**Exercise:** Quote every line of the listing below verbatim, leaving the pictures out of your answer.

**Provided data:**
--------------------------------------------------
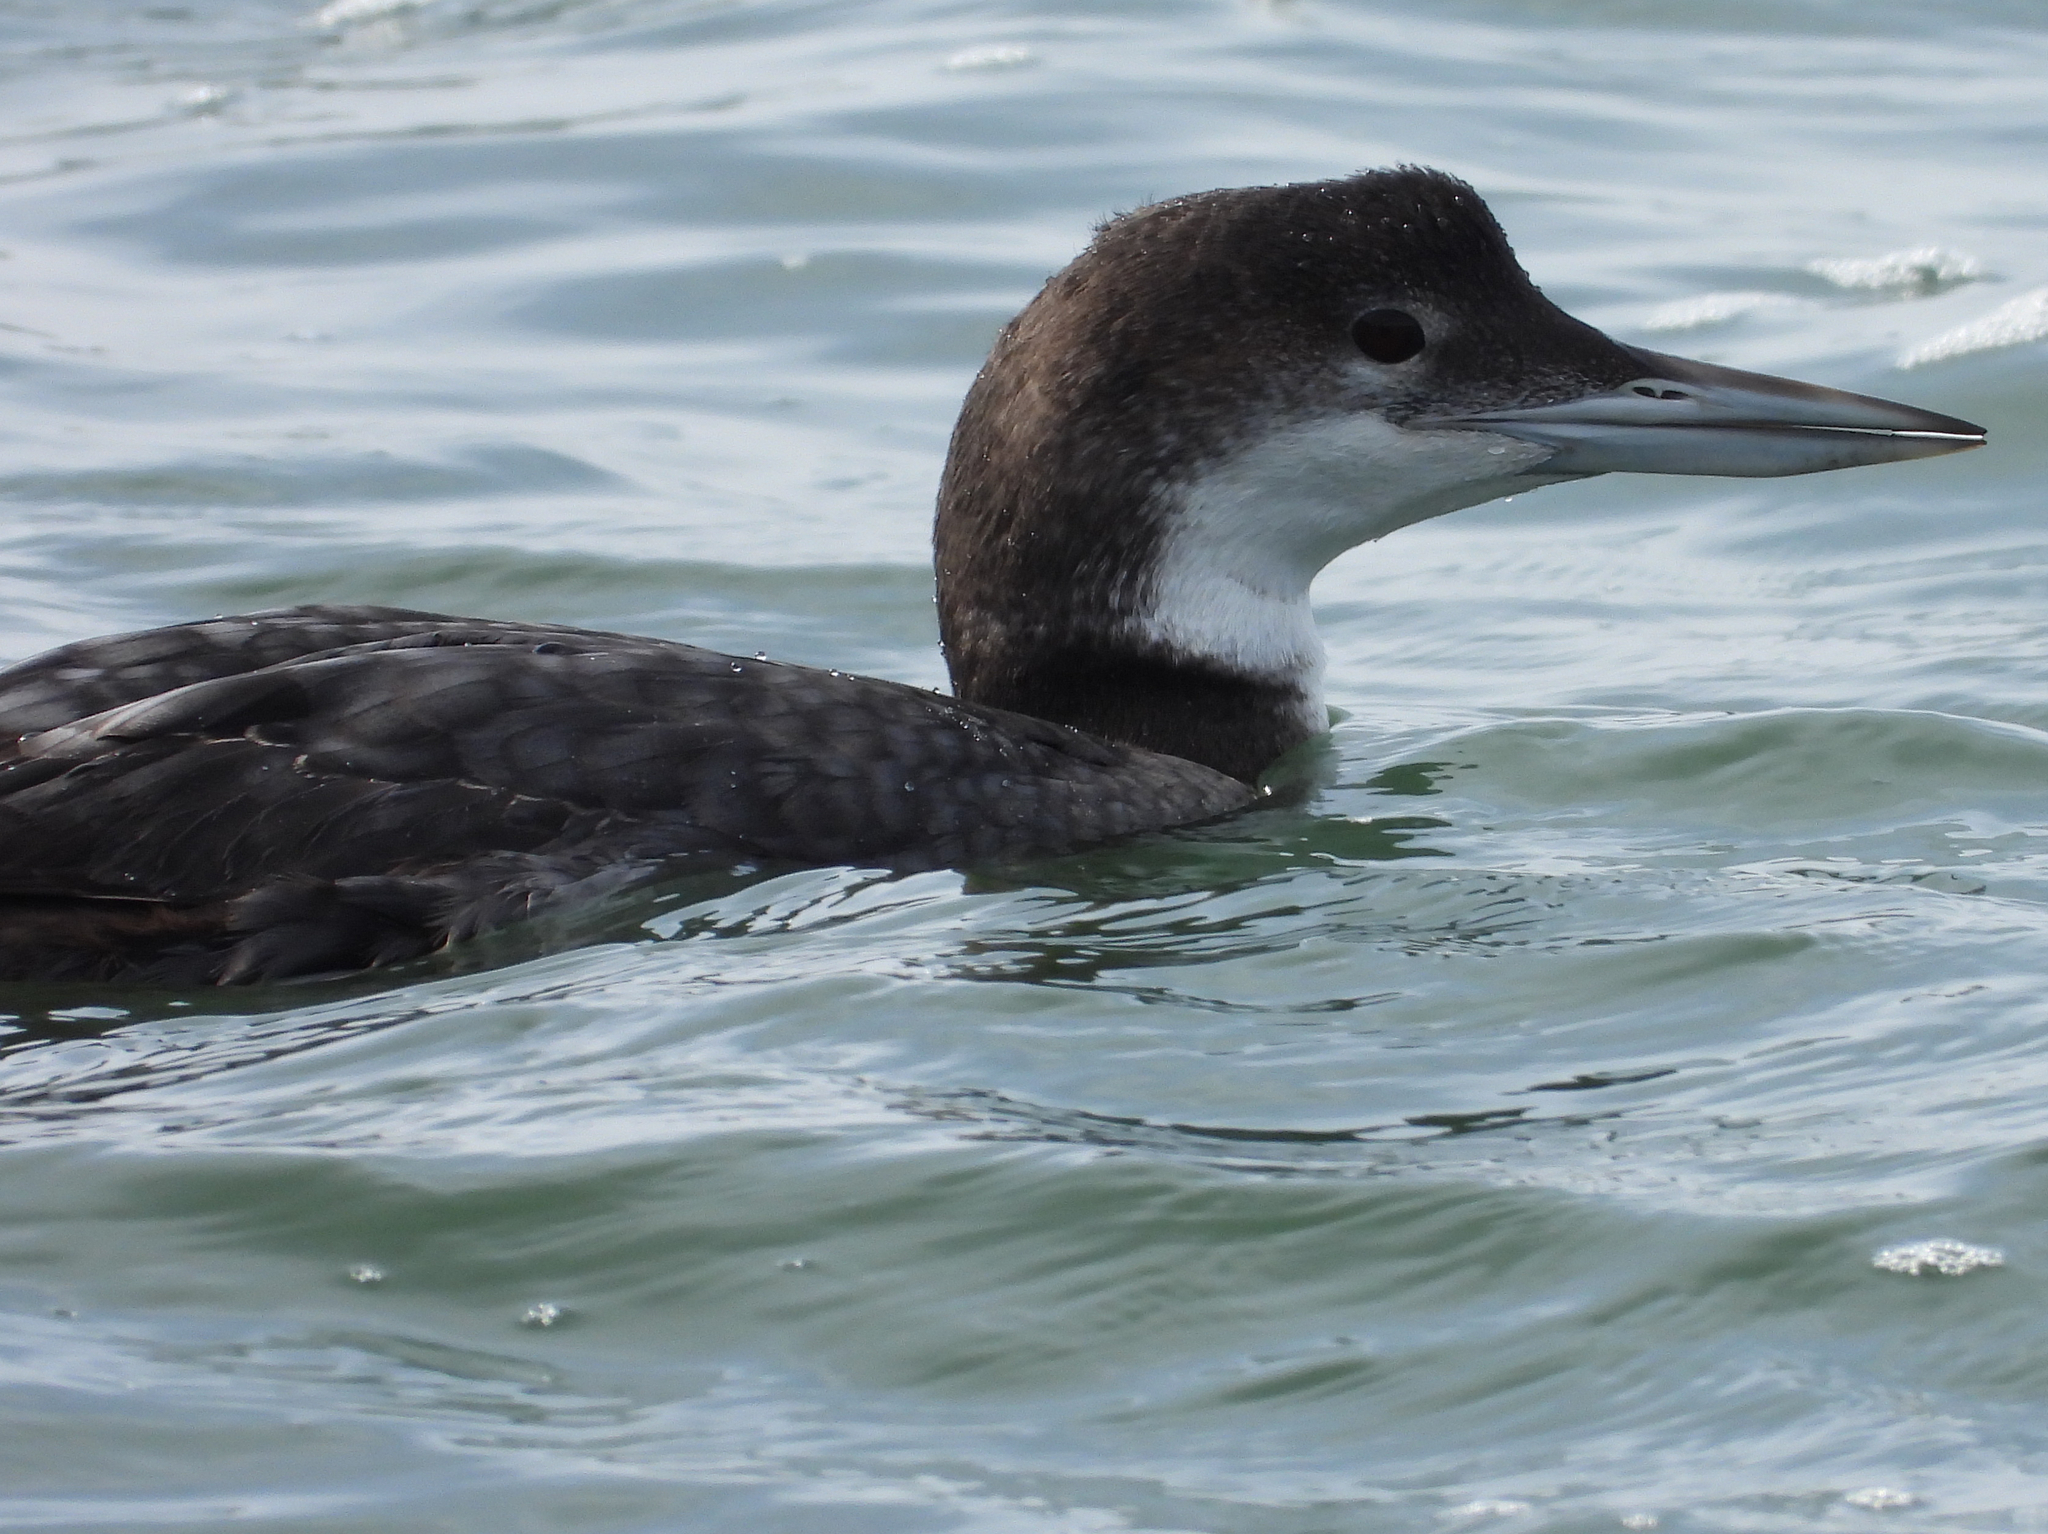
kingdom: Animalia
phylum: Chordata
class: Aves
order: Gaviiformes
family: Gaviidae
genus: Gavia
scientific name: Gavia immer
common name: Common loon
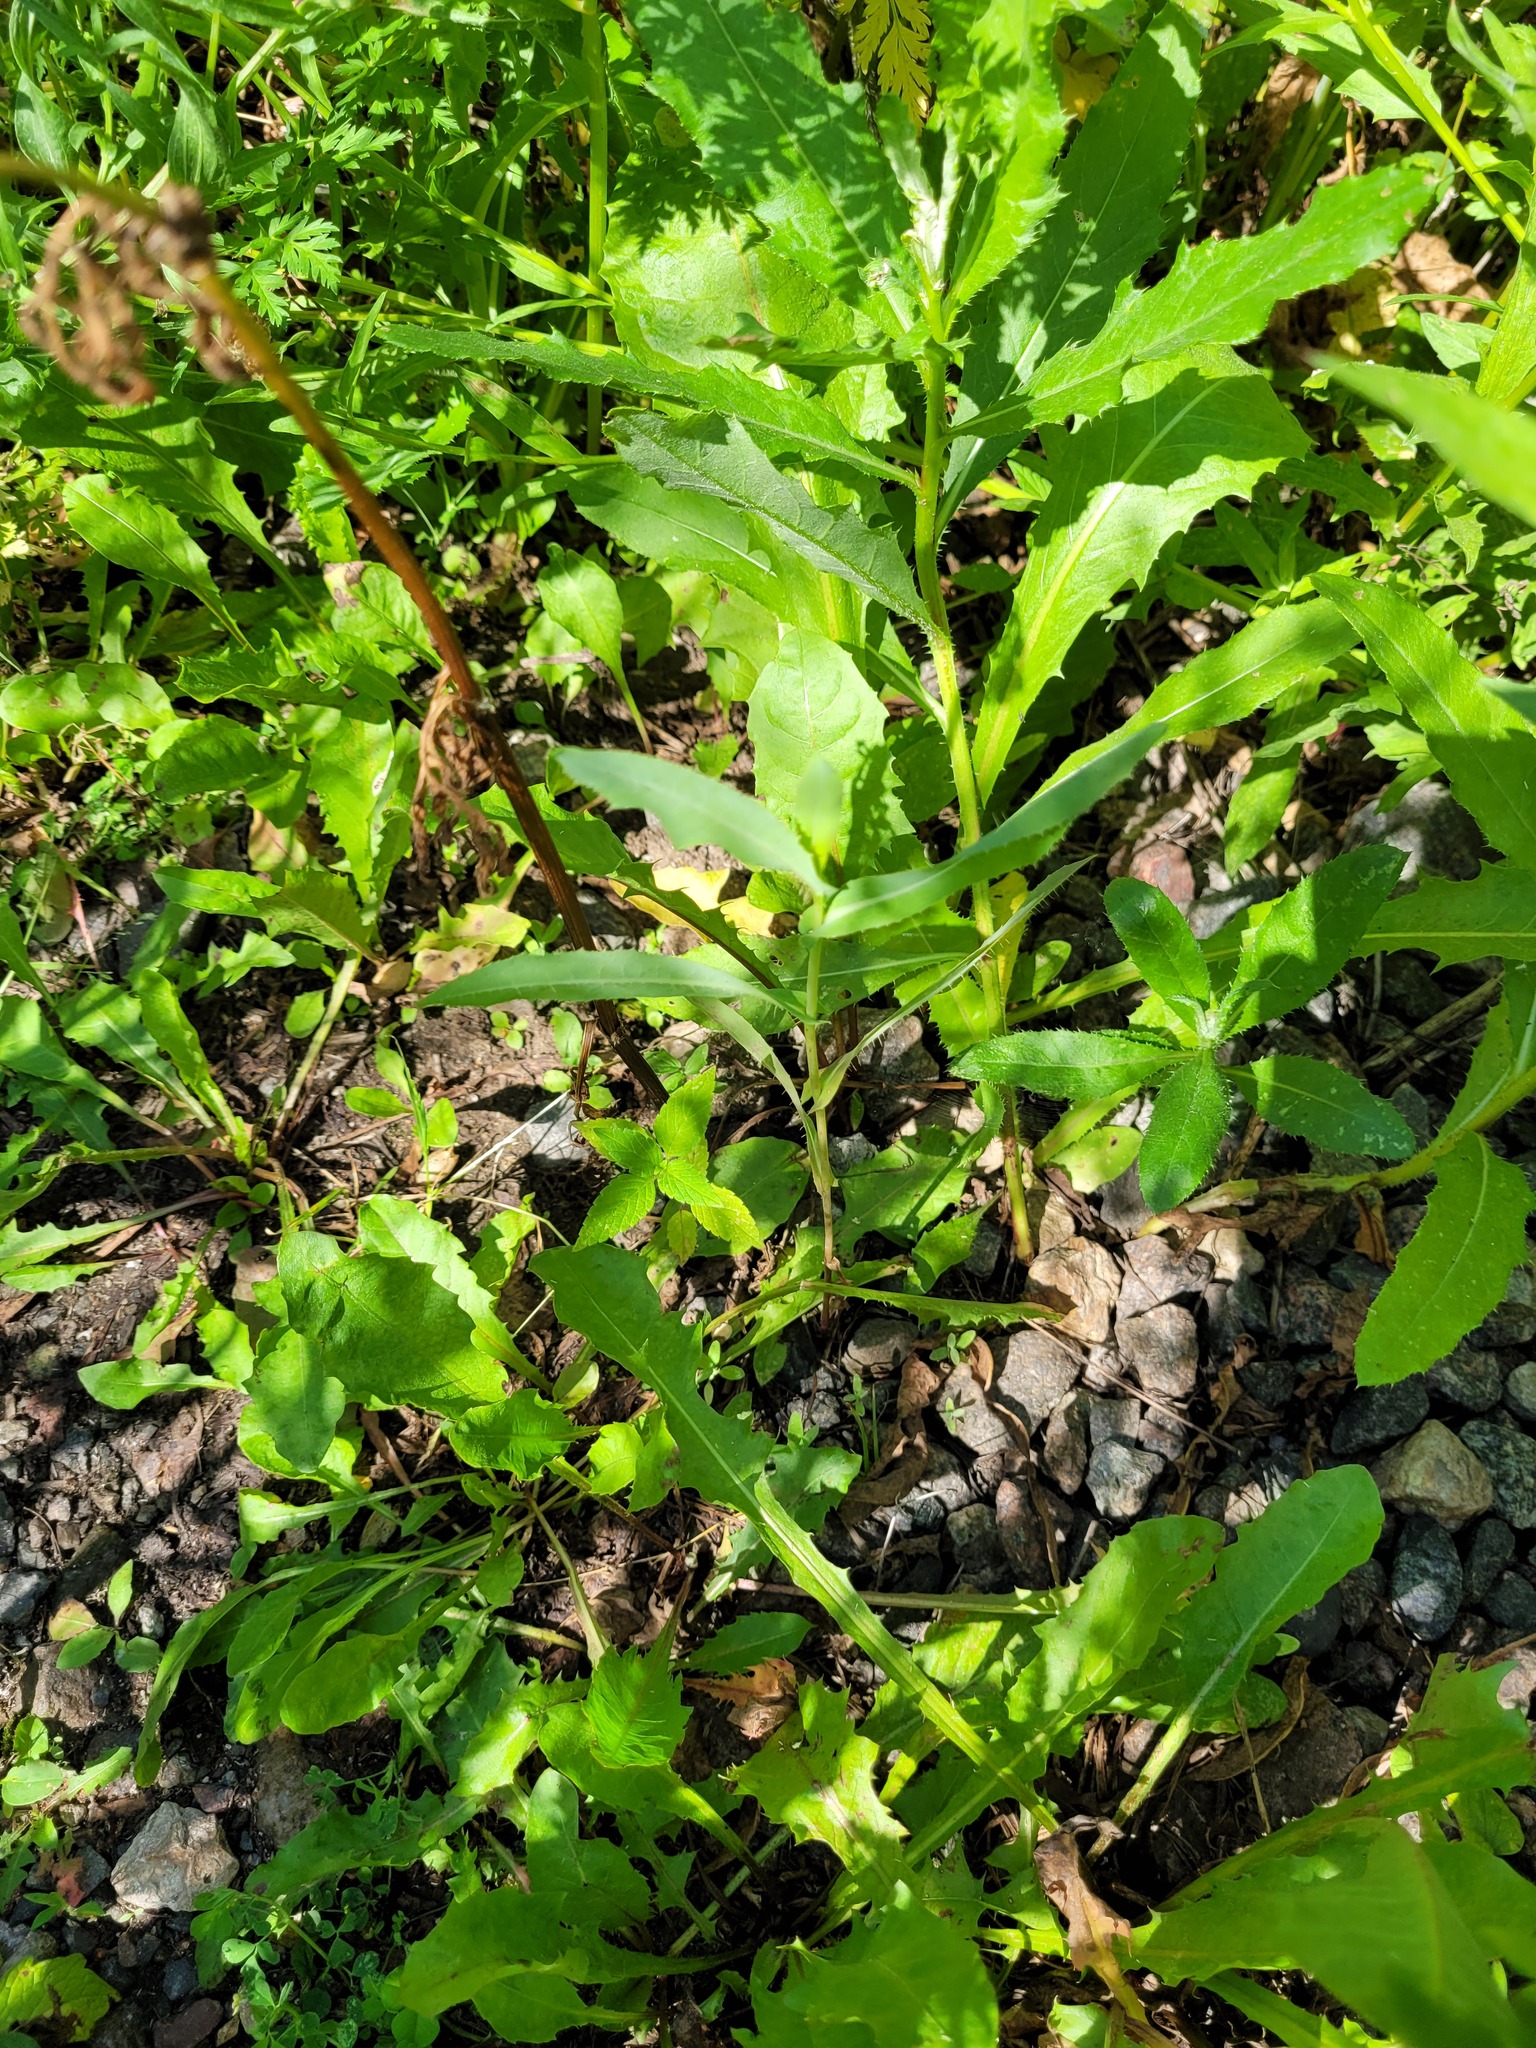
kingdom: Plantae
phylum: Tracheophyta
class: Magnoliopsida
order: Asterales
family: Asteraceae
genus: Lactuca
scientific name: Lactuca serriola
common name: Prickly lettuce
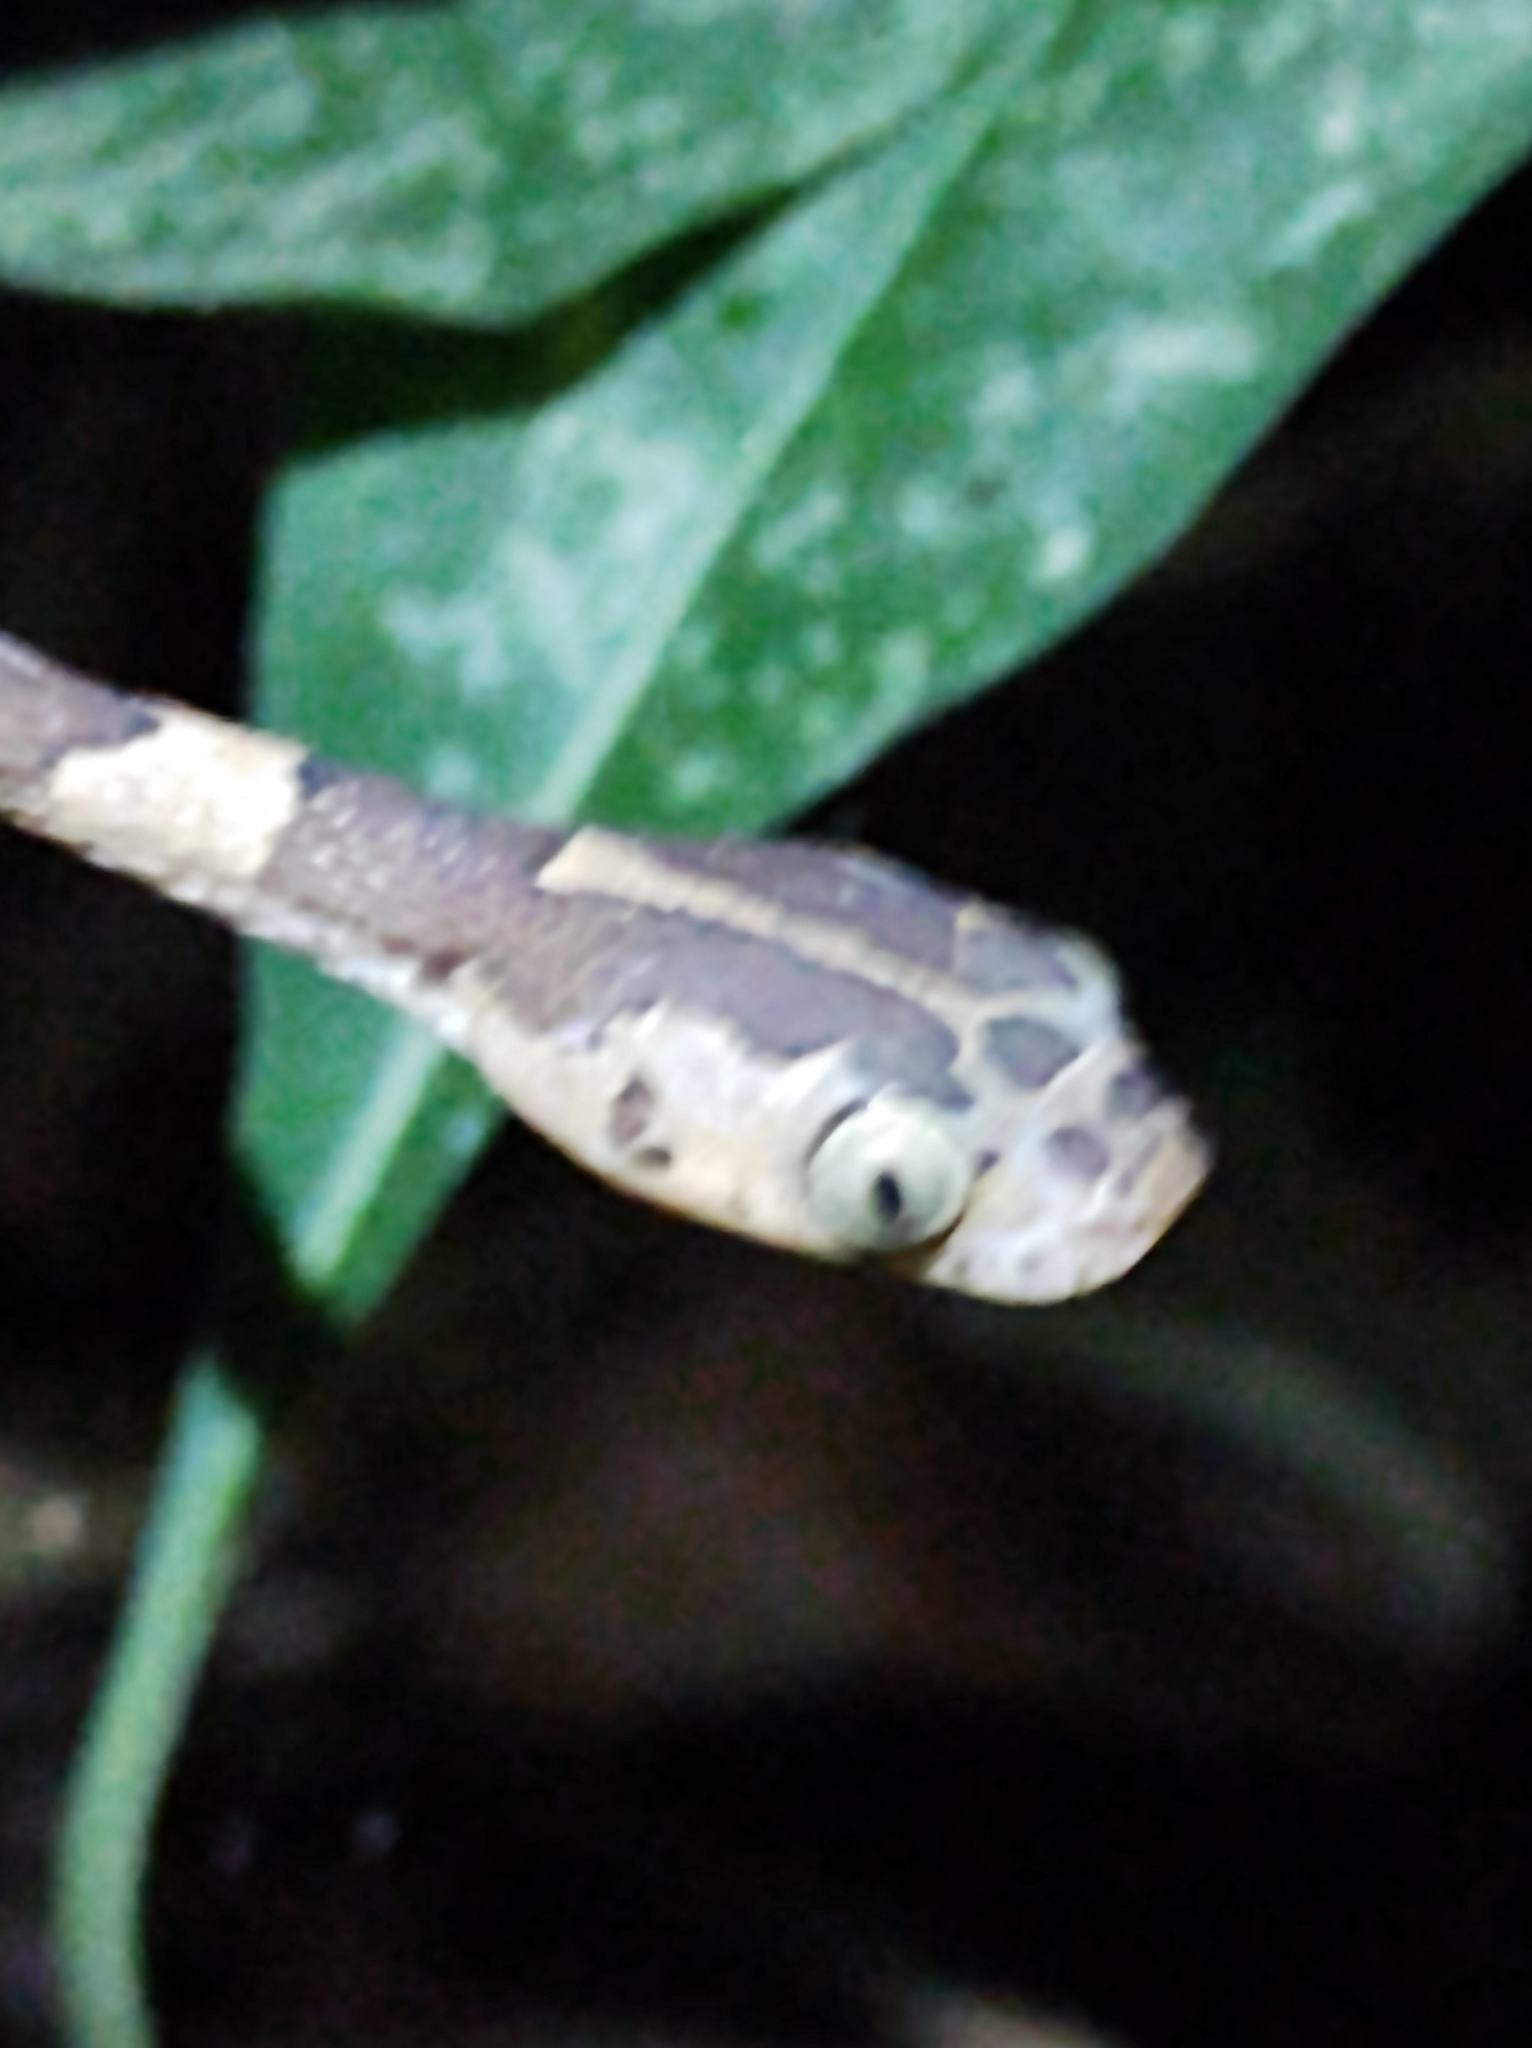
--------------------------------------------------
**Completed exercise:**
kingdom: Animalia
phylum: Chordata
class: Aves
order: Gaviiformes
family: Gaviidae
genus: Gavia
scientific name: Gavia immer
common name: Common loon
kingdom: Plantae
phylum: Tracheophyta
class: Magnoliopsida
order: Asterales
family: Asteraceae
genus: Lactuca
scientific name: Lactuca serriola
common name: Prickly lettuce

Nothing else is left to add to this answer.